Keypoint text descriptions

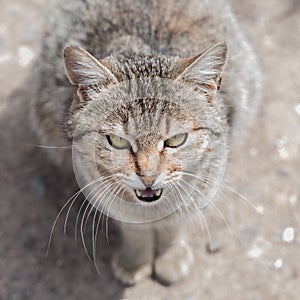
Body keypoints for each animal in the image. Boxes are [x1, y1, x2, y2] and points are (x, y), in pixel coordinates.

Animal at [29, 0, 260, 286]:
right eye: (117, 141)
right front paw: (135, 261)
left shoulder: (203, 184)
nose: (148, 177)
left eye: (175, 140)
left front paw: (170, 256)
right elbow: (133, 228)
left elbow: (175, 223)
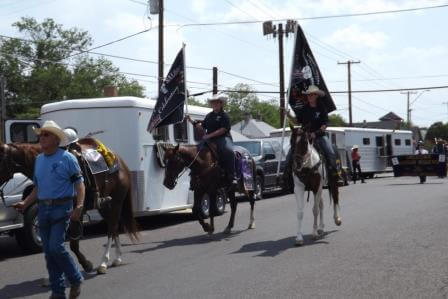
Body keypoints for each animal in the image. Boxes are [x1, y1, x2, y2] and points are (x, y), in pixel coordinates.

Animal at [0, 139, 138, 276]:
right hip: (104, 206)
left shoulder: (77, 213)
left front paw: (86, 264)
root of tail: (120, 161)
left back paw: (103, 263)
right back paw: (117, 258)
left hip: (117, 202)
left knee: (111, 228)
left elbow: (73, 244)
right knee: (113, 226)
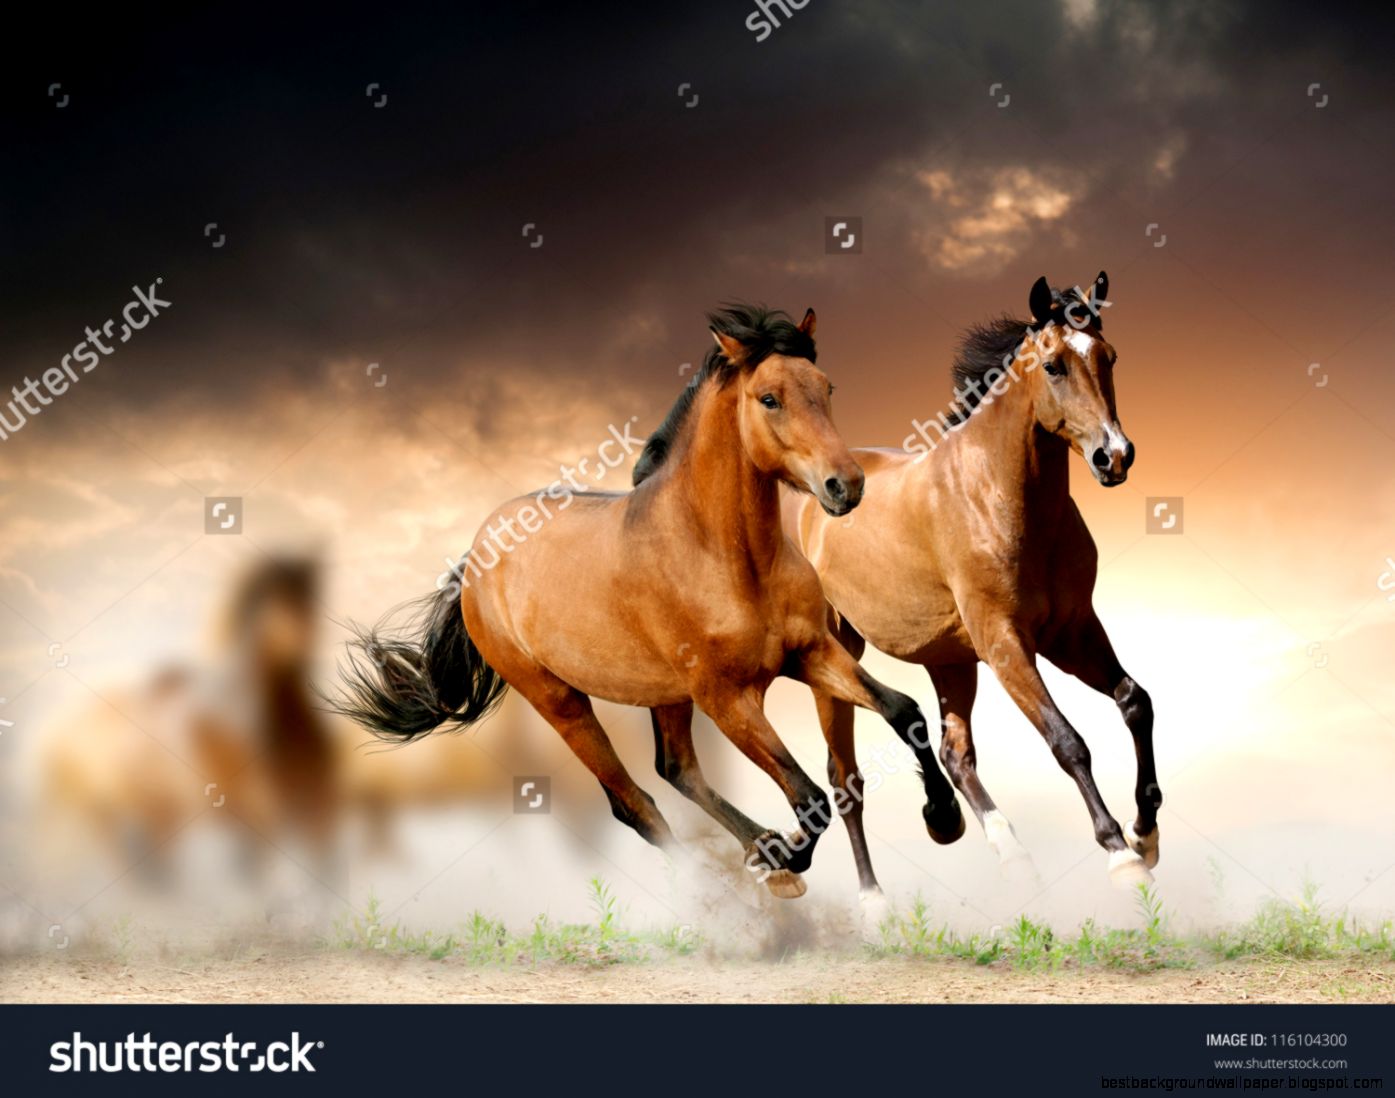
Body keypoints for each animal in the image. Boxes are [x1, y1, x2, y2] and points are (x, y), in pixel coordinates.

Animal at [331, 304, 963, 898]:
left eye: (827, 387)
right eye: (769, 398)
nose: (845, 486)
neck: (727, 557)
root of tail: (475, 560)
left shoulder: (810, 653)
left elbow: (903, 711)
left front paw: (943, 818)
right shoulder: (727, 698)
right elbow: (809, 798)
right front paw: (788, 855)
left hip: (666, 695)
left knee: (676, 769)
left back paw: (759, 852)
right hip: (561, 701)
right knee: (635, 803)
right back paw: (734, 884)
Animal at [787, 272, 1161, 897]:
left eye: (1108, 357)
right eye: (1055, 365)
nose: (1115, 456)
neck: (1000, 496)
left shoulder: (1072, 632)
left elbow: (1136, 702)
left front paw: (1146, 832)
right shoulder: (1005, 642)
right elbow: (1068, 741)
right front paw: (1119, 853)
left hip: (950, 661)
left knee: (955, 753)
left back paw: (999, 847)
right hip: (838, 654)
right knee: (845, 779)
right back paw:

[Aim of the exercise]:
Exactly as written, set down each line of the records, leaving out the pictures.

[Answer box]:
Body keypoints for each animal in the image. Boxes are [x1, y1, x2, y2] and points are (x, y), in pixel coordinates.

Animal at [29, 0, 260, 286]:
right eye: (117, 141)
right front paw: (135, 261)
left shoulder: (203, 184)
nose: (148, 177)
left eye: (175, 140)
left front paw: (170, 256)
right elbow: (133, 228)
left elbow: (175, 223)
Body keypoints for each animal in the image. Boxes are [x1, y1, x2, y2] and points are (x, y), in pixel coordinates.

Animal at [0, 139, 138, 276]:
right hip: (104, 206)
left shoulder: (77, 213)
left front paw: (86, 264)
root of tail: (120, 161)
left back paw: (103, 263)
right back paw: (117, 258)
left hip: (117, 202)
left knee: (111, 228)
left elbow: (73, 244)
right knee: (113, 226)
Body keypoints for each animal in the image. Boxes are [x1, y1, x2, y2] and points are (x, y), in pixel coordinates.

Animal at [331, 304, 963, 898]:
left eye: (827, 387)
right eye: (769, 398)
nose: (845, 486)
neck: (727, 557)
root of tail: (475, 560)
left shoulder: (810, 653)
left elbow: (903, 711)
left front paw: (943, 818)
right shoulder: (727, 698)
right elbow: (809, 798)
right front paw: (788, 855)
left hip: (666, 695)
left knee: (676, 769)
left back paw: (759, 852)
right hip: (561, 701)
right knee: (635, 803)
right back paw: (734, 884)
Animal at [787, 272, 1161, 897]:
left eye: (1108, 357)
right eye: (1055, 365)
nose: (1115, 456)
neck: (1000, 496)
left shoulder: (1072, 632)
left elbow: (1136, 702)
left front paw: (1146, 832)
right shoulder: (1005, 642)
right elbow: (1068, 741)
right front paw: (1119, 853)
left hip: (950, 661)
left knee: (955, 753)
left back paw: (999, 847)
right hip: (838, 654)
right knee: (845, 779)
right back paw:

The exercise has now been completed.